Le ossessioni storico-letterarie di Robert Eggers si manifestano in una nuova forma esplosiva nel suo terzo lungometraggio, The Northman, il primo per il regista statunitense a godere di un alto budget. Dopo aver esplorato le derive folk horror del New England seicentesco in The Witch e dopo aver coniugato le peculiarità dei racconti marinareschi con la mitologia greca in The Lighthouse, Eggers individua nelle saghe vichinghe e norrene l’orizzonte espressivo come base per il suo ultimo film. Affiancato nella stesura della sceneggiatura dal poeta islandese Sjón, il visionario autore reinterpreta le vicende riguardanti l’Amleto pre-shakespeariano – come narrato nei Gesta Danorum – in un brutale revenge movie, un film in perfetto equilibrio tra le sue frequenti incursioni arthouse e la necessità di presentare un intrattenimento visivo offerto dalle prospettive della messa in scena di un’epopea vichinga.

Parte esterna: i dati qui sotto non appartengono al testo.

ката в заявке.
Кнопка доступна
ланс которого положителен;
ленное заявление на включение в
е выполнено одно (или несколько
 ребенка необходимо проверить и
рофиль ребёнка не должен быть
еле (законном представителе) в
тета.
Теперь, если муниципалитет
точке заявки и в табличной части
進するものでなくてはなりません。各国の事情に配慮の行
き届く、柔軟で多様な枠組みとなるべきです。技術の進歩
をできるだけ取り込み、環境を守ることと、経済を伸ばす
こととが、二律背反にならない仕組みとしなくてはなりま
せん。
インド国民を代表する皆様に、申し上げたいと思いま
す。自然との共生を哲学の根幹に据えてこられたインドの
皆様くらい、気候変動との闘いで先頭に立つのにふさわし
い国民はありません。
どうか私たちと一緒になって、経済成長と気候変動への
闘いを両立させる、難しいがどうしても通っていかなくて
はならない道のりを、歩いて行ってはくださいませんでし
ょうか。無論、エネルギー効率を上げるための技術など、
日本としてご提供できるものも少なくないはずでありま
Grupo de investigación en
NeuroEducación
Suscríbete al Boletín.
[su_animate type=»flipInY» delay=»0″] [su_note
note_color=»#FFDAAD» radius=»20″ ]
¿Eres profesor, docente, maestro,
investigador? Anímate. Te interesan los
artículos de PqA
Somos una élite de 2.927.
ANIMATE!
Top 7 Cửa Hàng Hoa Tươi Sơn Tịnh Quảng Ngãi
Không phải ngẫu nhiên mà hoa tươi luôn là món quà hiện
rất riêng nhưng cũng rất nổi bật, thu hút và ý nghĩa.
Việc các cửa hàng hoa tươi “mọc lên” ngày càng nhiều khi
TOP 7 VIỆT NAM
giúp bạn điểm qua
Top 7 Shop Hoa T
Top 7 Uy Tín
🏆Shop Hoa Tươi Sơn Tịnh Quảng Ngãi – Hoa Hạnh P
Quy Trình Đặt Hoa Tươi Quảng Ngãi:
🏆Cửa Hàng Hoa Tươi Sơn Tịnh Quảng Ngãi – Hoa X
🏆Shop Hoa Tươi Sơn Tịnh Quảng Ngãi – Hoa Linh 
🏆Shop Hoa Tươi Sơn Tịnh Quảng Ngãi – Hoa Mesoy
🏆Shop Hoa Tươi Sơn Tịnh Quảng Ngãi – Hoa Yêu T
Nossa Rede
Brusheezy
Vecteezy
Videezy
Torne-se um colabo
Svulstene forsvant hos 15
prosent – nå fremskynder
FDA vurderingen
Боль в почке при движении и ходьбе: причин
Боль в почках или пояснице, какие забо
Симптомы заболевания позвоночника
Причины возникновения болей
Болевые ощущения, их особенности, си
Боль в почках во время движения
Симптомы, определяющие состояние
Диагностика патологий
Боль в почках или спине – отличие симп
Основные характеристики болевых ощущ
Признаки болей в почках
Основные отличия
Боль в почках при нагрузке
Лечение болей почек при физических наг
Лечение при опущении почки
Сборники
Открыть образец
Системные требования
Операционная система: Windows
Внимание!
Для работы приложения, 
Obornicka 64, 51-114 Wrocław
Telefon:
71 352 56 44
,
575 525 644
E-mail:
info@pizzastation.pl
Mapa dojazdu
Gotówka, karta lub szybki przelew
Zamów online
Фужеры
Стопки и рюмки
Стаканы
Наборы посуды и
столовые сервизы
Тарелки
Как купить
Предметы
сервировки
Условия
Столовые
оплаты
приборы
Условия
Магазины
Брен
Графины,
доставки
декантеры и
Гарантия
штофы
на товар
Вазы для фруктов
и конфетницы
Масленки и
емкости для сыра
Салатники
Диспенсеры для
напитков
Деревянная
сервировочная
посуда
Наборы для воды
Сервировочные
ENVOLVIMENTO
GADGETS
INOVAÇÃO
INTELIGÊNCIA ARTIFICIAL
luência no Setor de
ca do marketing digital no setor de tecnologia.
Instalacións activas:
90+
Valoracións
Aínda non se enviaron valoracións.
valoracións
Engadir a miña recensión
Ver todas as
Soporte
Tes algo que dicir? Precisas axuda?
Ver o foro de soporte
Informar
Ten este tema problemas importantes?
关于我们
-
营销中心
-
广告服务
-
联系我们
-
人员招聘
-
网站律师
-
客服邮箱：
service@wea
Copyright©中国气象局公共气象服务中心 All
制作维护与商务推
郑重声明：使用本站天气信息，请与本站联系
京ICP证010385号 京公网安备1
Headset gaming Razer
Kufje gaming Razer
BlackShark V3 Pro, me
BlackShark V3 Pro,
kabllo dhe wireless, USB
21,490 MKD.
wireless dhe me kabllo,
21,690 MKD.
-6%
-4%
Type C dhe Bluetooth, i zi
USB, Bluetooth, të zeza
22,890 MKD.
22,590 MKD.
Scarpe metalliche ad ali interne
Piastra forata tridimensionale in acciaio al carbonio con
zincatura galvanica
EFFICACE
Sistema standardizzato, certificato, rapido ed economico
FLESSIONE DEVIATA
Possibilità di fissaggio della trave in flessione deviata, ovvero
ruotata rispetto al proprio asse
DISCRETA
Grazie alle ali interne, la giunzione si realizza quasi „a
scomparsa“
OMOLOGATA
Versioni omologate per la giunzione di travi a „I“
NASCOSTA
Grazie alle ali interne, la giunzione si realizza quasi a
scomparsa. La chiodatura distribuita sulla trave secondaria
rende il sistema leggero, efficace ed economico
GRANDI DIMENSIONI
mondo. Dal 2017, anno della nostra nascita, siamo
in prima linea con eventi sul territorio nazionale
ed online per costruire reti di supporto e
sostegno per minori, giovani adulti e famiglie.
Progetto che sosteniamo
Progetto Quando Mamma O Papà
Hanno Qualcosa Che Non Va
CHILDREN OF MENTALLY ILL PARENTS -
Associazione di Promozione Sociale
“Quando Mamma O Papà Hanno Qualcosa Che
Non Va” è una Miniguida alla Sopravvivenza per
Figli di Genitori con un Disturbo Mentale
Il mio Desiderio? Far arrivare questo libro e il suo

Con The Northman, Robert Eggers si muove tra sensazioni primordiali fondamentali, esplorando il desiderio viscerale di vendetta provato da Amleth (Alexander Skarsgård) nei confronti dello zio Fjölnir (Claes Bang), colpevole insieme ai suoi guerrieri di aver trucidato il padre del ragazzo, re Aurvandill (Ethan Hawke), e di essersi impossessato del suo regno. Amleth fugge lasciando le coste norvegesi, promettendo però a se stesso di tornare per vendicare il padre e per salvare la madre Gudrún (Nicole Kidman). Molti anni dopo, Fjölnir, ormai spodestato, viene esiliato in Islanda, mentre Amleth, ora guerriero berserkr, si finge schiavo per cercare di infiltrarsi nella sua fattoria, aiutato dalla sacerdotessa slava Olga (Anya Taylor-Joy).
Nonostante la linearità del soggetto, Eggers concentra nella costruzione dell’immaginario del suo film una precisa intensità segnica rendendola inseparabile dalla matrice strutturale del suo racconto, alla ricerca di una vividezza simbolica inusuale ma veritiera. In The Northman, tutto è finzione e allo stesso tempo è realtà, l’accuratezza storica (o perlomeno la sua forsennata ricerca) si immerge di substrati inconsci, visioni mitizzanti e esperienze oniriche.
Dal realismo selvaggio che si può respirare, ad esempio, nel feroce assalto di un villaggio nella terra dei Rus, con i guerrieri vichinghi visibilmente colti da un’estasi animalesca bestiale e reboante, si passa senza soluzione di continuità al rito allucinatorio del folle Heimir (Willem Dafoe) e alle parole profetiche della Veggente di Svetovit, interpretata da Björk, di nuovo sul grande schermo 22 anni dopo la traumatizzante esperienza di Dancer in the Dark. E ancora: tra misteriosi interventi corvini e lotte corpo a corpo con gli spiriti, in The Northman vi è anche spazio per la brutalità del quotidiano, sacrifici di sangue e, in particolare, per una violentissima partita di knattleikr, un antico sport vichingo. Da questo punto di vista, nella commistione tra le insorgenze del reale e le coltri fumose del mito, Robert Eggers rileva nella ricerca di vendetta del suo protagonista quell’elemento essenziale in grado di riuscire a tenere saldamente uniti il concreto e l’imperturbabile.
Grazie alla messa in atto di questo processo di sintesi estetizzante, The Northman assume i tratti di una pura narrazione mitologica, non come rielaborazione ma in quanto mito a sua volta: il mito dell’uomo del nord, plasmato sulle gesta di un Amleto rabbioso, prono ad errori ma capace di individuare la complementarietà nell’opposizione, accettando l’inevitabilità fatalista delle sue scelte di vita ma lasciandosi parallelamente trasportare dalla credenza nell’unione salvifica con l’alterità, qui rappresentata dal personaggio di Olga, lontana sotto un profilo culturale e valoriale, ma per Amleth intensamente vicina da un punto di vista umano. Dove potrebbe esserci un nuovo scontro, Amleth trova invece desiderio di vita e comunione di intenti: non è sufficiente a scacciare il tormento di un’esistenza intera, ma è una prospettiva sufficiente per trovare la forza per un ultimo scontro con i propri demoni.
Dopo aver realizzato due pilastri dell’horror contemporaneo come The Witch e The Lighthouse, con il cambio di genere di The Northman Eggers dimostra – qualora ce ne fosse ancora bisogno – di possedere una grande personalità registica ed autoriale, muovendosi tra numerosi testi letterari, fonti storiche ed artistiche trasformando il già visto, il conosciuto, l’usuale in nuove frontiere di senso, suggestioni atmosferiche ed immaginari evocativi.